Writing a memoir when one’s memory is spotty and dates aren’t connected does cause me pause. I spent my early years in a daze of make-believe, following my older brothers into their antics until the age divide caused them to turn and demand I find something else to do. Thankfully my two younger siblings were catching up and with them I did have something else to do. And it is here that she arrived.

Arrived like a windstorm. We had been through several nannies before her. They never lasted too long. ‘Hell Raisers’ we were branded. One blotchy-skinned Irish woman left after her first day, swearing and crossing herself at the same time. Mother stood at the door watching her walk out to the waiting yellow cab, my brothers and I looking guiltily out the dining room bay window. We had never heard such foul words, or at least so many all at once, and not while someone crossed their self.

This new one arrived blowing into our house. She brought life and youth and connection to what was transforming our country. She was Motown and Civil Rights, she was Preacher and Irreverence in one package. She was 1964 to her core. She had ridden a string of buses from the South on a hope and a prayer for real. She left segregation and shunning and dreamt about hitting Harlem with flourish and scandal on a Saturday night. She didn’t look back except to place an expensive and well-meaning phone call to those left behind to join her up North.

When she arrived I noticed her skin, wet and slippery, not dried and flaky like the old white nanny we had at first when the last baby came home from the hospital with Mother. She was brown. A rich clean mud mixed with a streak of red clay. She had a glow. There was not a section on her body where fat wasn’t. Her waist thick with excess. Her hands and arms and legs all padded. In my most playful I wanted to bounce and roll on her, but mostly just sit on her lap. My mother, after her sixth, was thin and had no extra padding in her constitution. Besides, my mother moved fast and often sped past me. Coreen stayed.

deskFor the next month I will write, drink tea, write some more, stare out my window and from time to time look back over all the notes I have gathered while researching Coreen and those important years. This story is rooted in a time when racial prejudices were no longer tolerated by much of our country, and certainly not in my home, yet the trappings of racial inequality were visible everywhere, even in my home.
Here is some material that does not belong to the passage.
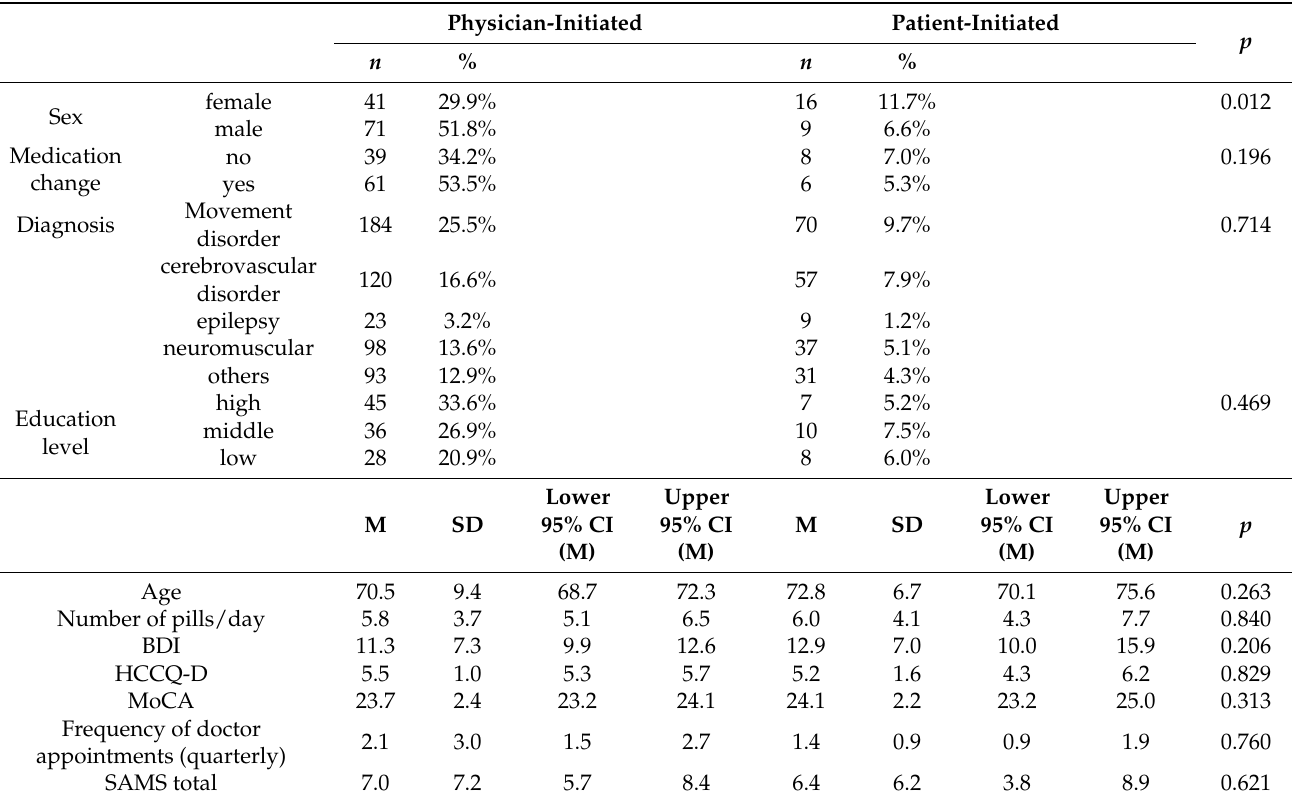
Table 3. Group comparison: cross table for initiator of medication change after discharge.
As I peruse the current headlines, I am reminded of just how far we still need to go to root out these paradoxes. Clearly there will be no healing until we do. Realizing Black Lives Matter is more than essential, more than a hashtag, it is the very heart of our complex and diverse America.

I do not feel equal to the task of writing this story, with all the complexity it entails, but as I start each day, I will give it my all.

fortune

9 thoughts on “Write What You Know

  1. Birthing a book lingers; the love labor is enormous.
    I, too, know there is a book in my soul, longing to manifest thru my handwriting, filling the empty college ruled line paper.
    I have a vast collection of opening paragraps depicting nuggets of my memories…then I freeze and write no second paragraph to continue the threads tangled in my mine….you have always inspired me and you well placed words tonight have ignited a fire to move ahead.
    Thank you, my friend.
    Blessings,
    Bliss

    Liked by 1 person

  2. “…I will write, drink tea, write some more…” – This is a dream life for me Moira. Well, I just gave my work a notice that I’ll work till the 21st of August. I haven’t had a good break from work for six and a half year and my spirit; mind and body are longing for a period of time that belongs to myself and enjoy my freedom!